Chicken with Dried Fruit....Shahi Murgh


  • 2 cups plain yogurt
  • 2 teaspoons salt
  • freshly ground pepper
  • 2 teaspoons ground cumin
  • 2 teaspoons ground coriander
  • 1/2 teaspoon cayenne pepper, or to taste
  • 1/2 cup fresh cilantro, minced
  • 2 chickens, cut up
  • 1/2 cup vegetable oil
  • 2 onions, chopped
  • 5 cloves garlic, chopped
  • 4 green chiles, chopped
  • 16 cardamom pods
  • 12 whole cloves
  • 2 2" cinnamon stick
  • 5 bay leaves
  • 1/2 cup blanched slivered almonds
  • 1/2 cup golden raisins


  • Beat the yogurt lightly until smooth and creamy. Add 1/2 of the salt, some pepper, cumin, coriander and cilantro. Mix and set aside.
  • Salt & pepper the chicken pieces on both sides using the rest of the salt and pepper.
  • Heat the oil in a non-stick fry pan. When hot, add the onions, garlic, green chiles, cardamom, cloves, cinnamon and bay leaves. Stir once and add as many chicken pieces as the pan will hold easily in a single layer. Brown the chicken on both sides and set aside. Brown the rest of the chicken.

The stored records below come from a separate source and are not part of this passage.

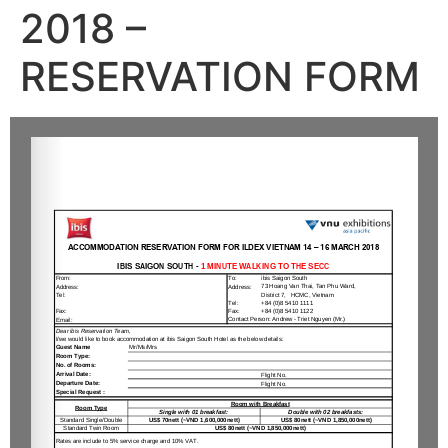
2018 –
RESERVATION FORM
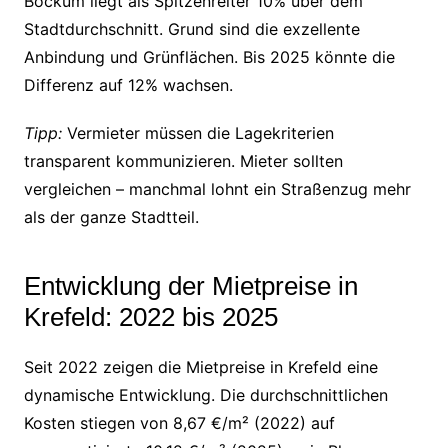
Bockum liegt als Spitzenreiter 10% über dem
Stadtdurchschnitt. Grund sind die exzellente
Anbindung und Grünflächen. Bis 2025 könnte die
Differenz auf 12% wachsen.
Tipp:
Vermieter müssen die Lagekriterien
transparent kommunizieren. Mieter sollten
vergleichen – manchmal lohnt ein Straßenzug mehr
als der ganze Stadtteil.
Entwicklung der Mietpreise in
Krefeld: 2022 bis 2025
Seit 2022 zeigen die Mietpreise in Krefeld eine
dynamische Entwicklung. Die durchschnittlichen
Kosten stiegen von 8,67 €/m² (2022) auf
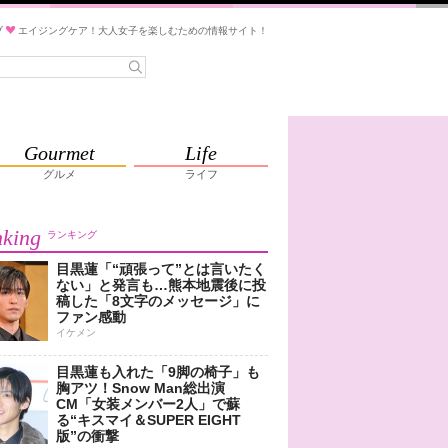
ブ
エイジングケア！大人女子を楽しむための情報サイト！
Gourmet
Life
グルメ
ライフ
king
ランキング
目黒蓮「“頑張って”とは言いたく
ない」と発言も…熊本地震後に投
稿した「8文字のメッセージ」に
ファン感動
イケメン
目黒蓮も入れた「9脚の椅子」も
胸アツ！Snow Man総出演
CM「女装メンバー2人」で蘇
る“キスマイ＆SUPER EIGHT
版”の衝撃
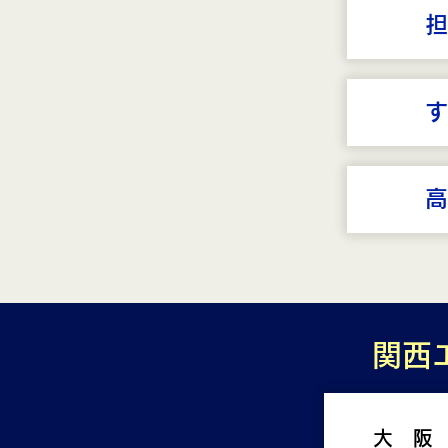
担
す
高
関西
大 阪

  • Into the same oil, add the almonds and raisins. Stir quickly until the almonds turn golden and raisins plump up. Put the chicken and its accumulated juices back into the pan. Lower heat, place a lid on the pan and simmer for about 10 minutes. Add the seasoned yogurt and bring to a simmer. Cover and lower heat and simmer for about 12-15 minutes, checking and stiring periodically. Remove cover, turn the heat up a bit and reduce the sauce until it just clings to the chicken pieces..Remove the whole spices before serving.